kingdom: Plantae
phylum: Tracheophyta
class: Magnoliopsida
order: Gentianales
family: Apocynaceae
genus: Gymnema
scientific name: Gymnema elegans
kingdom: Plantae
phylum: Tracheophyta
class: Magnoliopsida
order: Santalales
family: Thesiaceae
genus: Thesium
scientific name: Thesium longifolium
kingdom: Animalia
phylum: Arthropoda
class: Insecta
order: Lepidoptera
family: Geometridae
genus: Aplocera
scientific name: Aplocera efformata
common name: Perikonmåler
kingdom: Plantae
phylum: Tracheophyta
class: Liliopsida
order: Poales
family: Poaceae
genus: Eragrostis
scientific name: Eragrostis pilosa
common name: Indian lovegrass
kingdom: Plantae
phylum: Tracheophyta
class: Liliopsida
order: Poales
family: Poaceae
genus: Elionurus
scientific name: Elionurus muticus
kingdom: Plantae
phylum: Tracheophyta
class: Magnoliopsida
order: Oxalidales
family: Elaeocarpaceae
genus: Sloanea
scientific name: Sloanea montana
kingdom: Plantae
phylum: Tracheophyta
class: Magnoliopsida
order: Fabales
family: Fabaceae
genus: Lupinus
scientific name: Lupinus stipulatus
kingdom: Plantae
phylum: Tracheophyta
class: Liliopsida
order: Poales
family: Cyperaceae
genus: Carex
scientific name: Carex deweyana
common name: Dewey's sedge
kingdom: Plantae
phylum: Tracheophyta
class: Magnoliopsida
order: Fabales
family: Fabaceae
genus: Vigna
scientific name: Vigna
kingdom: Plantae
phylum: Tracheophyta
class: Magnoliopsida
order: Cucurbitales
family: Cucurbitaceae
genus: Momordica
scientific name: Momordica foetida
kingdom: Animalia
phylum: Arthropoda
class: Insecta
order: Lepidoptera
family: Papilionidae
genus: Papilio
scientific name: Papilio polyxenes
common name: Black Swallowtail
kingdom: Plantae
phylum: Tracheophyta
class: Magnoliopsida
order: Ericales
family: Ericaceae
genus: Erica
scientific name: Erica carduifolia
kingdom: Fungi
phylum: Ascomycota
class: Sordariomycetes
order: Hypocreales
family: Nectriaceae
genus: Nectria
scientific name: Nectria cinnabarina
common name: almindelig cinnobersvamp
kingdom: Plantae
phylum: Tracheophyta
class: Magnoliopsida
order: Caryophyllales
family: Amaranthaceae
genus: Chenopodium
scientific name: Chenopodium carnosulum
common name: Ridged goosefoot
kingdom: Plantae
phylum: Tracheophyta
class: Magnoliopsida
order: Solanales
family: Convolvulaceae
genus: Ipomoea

--*--

EXERCISE DIRECTIONS:
Convert the material between the lines holding "genus: Lupinus" and "genus: Nectria", inclusive, into a two-column CSV headed field and value. Give one row per line, with each of the two parts in its own quoted field and any line breaks replaced by spaces.

ANSWER TO THE EXERCISE:
field,value
"genus:","Lupinus"
"scientific name:","Lupinus stipulatus"
"kingdom:","Plantae"
"phylum:","Tracheophyta"
"class:","Liliopsida"
"order:","Poales"
"family:","Cyperaceae"
"genus:","Carex"
"scientific name:","Carex deweyana"
"common name:","Dewey's sedge"
"kingdom:","Plantae"
"phylum:","Tracheophyta"
"class:","Magnoliopsida"
"order:","Fabales"
"family:","Fabaceae"
"genus:","Vigna"
"scientific name:","Vigna"
"kingdom:","Plantae"
"phylum:","Tracheophyta"
"class:","Magnoliopsida"
"order:","Cucurbitales"
"family:","Cucurbitaceae"
"genus:","Momordica"
"scientific name:","Momordica foetida"
"kingdom:","Animalia"
"phylum:","Arthropoda"
"class:","Insecta"
"order:","Lepidoptera"
"family:","Papilionidae"
"genus:","Papilio"
"scientific name:","Papilio polyxenes"
"common name:","Black Swallowtail"
"kingdom:","Plantae"
"phylum:","Tracheophyta"
"class:","Magnoliopsida"
"order:","Ericales"
"family:","Ericaceae"
"genus:","Erica"
"scientific name:","Erica carduifolia"
"kingdom:","Fungi"
"phylum:","Ascomycota"
"class:","Sordariomycetes"
"order:","Hypocreales"
"family:","Nectriaceae"
"genus:","Nectria"